---------- Source information ----------
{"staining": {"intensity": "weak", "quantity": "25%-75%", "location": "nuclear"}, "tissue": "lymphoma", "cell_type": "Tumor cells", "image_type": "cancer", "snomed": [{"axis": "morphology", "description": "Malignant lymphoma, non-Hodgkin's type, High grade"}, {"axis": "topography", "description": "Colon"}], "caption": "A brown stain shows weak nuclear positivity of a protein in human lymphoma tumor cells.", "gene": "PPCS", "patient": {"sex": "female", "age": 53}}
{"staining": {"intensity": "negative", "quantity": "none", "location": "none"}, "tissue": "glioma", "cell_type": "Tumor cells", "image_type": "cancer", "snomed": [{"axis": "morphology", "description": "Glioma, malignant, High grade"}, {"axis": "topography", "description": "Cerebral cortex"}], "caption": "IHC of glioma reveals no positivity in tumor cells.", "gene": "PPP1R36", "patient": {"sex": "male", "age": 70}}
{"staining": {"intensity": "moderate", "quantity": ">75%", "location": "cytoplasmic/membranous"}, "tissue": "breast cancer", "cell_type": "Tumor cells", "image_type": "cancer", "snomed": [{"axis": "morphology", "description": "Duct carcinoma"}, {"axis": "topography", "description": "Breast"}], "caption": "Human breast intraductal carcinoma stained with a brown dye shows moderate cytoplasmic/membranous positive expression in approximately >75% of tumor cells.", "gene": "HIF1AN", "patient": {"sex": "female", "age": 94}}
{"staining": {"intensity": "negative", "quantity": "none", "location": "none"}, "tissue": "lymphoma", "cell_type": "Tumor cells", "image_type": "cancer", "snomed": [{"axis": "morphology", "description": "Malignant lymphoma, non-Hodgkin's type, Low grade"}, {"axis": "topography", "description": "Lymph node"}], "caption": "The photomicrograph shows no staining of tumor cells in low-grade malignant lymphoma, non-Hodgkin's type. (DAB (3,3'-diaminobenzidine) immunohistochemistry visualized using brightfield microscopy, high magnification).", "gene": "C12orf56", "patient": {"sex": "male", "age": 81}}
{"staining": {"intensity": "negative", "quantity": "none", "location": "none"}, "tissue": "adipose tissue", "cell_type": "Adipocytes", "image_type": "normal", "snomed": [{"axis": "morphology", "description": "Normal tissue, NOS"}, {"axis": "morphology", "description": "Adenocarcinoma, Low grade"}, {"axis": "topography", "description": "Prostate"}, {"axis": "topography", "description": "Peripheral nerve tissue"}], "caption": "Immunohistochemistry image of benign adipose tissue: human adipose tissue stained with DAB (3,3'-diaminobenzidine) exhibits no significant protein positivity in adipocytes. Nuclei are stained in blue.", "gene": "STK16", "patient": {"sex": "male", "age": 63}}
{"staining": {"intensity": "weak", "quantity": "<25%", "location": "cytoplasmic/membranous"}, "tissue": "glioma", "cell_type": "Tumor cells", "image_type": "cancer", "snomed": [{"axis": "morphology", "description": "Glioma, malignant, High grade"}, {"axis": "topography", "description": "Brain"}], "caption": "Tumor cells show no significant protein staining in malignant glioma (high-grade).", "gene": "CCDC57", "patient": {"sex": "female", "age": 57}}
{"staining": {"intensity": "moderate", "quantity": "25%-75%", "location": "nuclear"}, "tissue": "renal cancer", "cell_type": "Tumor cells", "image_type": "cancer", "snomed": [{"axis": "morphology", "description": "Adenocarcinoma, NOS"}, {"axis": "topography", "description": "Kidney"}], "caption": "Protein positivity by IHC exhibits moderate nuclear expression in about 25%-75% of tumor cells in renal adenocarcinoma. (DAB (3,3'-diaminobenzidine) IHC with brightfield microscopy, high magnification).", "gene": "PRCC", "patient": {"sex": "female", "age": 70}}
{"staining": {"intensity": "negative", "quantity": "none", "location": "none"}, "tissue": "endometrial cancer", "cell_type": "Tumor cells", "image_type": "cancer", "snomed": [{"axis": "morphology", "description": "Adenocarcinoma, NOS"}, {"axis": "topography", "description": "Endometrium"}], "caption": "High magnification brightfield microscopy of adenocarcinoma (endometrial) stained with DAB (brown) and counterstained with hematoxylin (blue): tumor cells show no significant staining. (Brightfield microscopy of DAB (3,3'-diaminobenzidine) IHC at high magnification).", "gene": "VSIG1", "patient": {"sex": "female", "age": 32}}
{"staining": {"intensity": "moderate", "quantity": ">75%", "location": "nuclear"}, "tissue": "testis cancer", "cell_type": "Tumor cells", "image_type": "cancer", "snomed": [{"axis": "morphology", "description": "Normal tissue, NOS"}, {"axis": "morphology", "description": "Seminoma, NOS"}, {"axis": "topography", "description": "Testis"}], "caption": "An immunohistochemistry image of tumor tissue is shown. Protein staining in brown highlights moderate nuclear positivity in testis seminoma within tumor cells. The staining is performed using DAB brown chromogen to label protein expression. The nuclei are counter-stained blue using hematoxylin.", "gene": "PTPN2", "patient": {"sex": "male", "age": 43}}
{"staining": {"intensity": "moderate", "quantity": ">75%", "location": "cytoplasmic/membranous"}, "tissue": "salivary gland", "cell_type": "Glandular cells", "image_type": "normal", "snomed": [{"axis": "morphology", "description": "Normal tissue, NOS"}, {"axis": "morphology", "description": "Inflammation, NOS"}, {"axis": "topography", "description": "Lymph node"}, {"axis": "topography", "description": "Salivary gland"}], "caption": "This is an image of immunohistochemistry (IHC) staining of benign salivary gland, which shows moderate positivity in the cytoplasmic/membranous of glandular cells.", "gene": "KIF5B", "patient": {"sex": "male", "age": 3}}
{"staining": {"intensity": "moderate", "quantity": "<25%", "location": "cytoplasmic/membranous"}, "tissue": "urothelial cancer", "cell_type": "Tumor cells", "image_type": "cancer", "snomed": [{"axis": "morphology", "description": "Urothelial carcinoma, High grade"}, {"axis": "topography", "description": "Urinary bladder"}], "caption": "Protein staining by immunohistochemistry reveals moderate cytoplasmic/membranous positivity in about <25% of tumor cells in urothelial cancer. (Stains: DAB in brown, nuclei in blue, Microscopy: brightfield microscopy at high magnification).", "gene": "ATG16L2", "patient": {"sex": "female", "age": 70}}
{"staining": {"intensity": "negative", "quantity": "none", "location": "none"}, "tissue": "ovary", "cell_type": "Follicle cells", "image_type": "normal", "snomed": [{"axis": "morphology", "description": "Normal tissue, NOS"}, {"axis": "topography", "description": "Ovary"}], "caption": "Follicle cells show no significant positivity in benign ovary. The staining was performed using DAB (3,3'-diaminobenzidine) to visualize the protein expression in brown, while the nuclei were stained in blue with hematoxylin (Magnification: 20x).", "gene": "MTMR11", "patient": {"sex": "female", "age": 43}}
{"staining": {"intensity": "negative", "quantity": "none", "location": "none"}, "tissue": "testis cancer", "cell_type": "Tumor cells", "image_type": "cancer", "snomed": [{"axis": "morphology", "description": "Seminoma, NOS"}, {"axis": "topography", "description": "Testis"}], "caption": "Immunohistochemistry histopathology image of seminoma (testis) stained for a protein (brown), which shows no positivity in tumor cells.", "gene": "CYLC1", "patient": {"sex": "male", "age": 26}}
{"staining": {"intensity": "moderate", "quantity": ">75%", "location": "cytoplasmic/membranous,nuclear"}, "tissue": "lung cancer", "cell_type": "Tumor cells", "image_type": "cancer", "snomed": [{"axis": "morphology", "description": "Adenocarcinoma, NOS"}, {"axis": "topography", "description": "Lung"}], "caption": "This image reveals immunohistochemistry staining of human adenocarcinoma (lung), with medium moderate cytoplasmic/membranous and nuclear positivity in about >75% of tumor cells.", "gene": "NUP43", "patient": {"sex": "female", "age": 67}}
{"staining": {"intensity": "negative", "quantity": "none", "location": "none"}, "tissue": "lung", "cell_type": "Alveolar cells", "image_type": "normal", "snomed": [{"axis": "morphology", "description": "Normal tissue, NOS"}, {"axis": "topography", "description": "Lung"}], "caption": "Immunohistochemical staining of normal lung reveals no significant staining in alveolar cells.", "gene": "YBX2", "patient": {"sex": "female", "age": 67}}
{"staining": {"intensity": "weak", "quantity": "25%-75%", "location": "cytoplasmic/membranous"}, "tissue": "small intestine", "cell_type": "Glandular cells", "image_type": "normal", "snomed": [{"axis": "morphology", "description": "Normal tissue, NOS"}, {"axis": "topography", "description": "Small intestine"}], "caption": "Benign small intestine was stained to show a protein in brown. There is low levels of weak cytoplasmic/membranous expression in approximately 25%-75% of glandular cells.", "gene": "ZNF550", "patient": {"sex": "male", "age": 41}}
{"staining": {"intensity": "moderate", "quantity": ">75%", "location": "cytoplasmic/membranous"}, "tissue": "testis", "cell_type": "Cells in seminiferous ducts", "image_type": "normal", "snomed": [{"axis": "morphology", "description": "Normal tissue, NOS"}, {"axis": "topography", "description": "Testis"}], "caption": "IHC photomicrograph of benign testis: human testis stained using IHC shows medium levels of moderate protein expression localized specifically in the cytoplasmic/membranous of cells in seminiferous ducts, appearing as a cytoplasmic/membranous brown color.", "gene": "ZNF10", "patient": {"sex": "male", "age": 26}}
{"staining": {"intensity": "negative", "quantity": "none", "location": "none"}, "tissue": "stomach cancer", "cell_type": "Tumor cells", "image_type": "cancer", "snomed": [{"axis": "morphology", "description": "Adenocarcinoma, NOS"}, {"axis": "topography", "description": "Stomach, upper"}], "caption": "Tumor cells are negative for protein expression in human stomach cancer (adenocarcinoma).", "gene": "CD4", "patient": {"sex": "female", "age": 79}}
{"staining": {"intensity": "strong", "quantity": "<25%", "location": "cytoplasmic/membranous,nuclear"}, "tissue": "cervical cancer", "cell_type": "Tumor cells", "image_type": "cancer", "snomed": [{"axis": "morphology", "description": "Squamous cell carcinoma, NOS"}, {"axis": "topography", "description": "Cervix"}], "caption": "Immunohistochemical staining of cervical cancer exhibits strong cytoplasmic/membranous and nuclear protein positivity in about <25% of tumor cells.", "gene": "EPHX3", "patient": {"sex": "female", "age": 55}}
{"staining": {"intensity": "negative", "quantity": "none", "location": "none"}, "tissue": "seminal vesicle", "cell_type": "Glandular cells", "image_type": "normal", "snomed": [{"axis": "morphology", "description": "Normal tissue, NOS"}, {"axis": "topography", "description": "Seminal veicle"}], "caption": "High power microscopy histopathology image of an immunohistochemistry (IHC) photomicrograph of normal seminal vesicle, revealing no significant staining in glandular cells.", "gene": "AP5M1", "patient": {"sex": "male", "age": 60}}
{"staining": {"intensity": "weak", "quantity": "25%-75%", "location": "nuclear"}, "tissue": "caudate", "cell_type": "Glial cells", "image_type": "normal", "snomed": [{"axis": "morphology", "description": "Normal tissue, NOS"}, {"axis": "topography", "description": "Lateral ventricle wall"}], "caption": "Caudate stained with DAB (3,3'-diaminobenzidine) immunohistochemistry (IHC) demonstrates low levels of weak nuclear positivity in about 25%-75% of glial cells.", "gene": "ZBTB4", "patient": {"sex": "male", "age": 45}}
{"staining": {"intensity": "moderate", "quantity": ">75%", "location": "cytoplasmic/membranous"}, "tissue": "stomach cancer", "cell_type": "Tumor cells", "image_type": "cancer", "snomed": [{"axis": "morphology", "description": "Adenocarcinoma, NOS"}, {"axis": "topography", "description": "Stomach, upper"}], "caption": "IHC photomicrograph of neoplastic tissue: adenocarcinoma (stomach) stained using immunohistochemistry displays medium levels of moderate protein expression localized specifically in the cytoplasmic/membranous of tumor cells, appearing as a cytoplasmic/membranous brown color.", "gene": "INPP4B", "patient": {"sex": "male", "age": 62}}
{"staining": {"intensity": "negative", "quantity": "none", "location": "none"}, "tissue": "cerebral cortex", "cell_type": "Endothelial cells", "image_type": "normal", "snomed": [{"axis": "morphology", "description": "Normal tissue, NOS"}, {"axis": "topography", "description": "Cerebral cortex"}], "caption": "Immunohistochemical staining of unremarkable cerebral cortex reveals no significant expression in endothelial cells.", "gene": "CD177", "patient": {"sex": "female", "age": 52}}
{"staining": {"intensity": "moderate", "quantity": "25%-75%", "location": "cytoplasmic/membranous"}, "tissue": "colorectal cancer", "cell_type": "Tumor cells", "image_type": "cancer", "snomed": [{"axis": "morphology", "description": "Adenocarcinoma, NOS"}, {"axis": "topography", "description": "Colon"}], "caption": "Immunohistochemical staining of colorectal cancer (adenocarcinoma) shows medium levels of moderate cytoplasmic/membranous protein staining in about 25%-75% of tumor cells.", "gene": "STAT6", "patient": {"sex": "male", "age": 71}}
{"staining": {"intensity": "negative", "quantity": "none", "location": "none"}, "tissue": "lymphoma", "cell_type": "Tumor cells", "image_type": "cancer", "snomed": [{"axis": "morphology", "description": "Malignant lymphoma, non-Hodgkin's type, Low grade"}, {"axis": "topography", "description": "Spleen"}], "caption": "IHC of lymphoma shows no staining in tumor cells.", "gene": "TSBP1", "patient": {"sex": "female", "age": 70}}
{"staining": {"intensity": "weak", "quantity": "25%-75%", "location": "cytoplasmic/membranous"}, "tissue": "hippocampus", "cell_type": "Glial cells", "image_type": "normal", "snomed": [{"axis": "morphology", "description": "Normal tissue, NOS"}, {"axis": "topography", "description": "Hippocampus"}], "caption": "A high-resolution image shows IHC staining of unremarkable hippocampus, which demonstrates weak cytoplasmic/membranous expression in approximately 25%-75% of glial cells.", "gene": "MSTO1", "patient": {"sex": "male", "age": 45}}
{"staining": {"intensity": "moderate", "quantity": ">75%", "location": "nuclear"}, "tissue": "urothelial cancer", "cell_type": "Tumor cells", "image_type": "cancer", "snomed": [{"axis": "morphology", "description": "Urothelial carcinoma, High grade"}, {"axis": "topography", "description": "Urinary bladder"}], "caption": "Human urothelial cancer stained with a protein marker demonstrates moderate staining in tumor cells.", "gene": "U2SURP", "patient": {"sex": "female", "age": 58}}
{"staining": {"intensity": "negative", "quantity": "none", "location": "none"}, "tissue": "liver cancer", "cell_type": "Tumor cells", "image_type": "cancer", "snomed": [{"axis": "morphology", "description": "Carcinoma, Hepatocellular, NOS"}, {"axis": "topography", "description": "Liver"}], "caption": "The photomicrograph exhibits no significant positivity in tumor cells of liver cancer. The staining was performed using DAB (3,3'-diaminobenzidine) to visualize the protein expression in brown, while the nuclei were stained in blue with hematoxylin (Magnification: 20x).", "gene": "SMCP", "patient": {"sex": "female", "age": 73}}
----------
Work instruction:
Say how many lines in the data include the string "lung", giving the number alone.

Problem solution:
2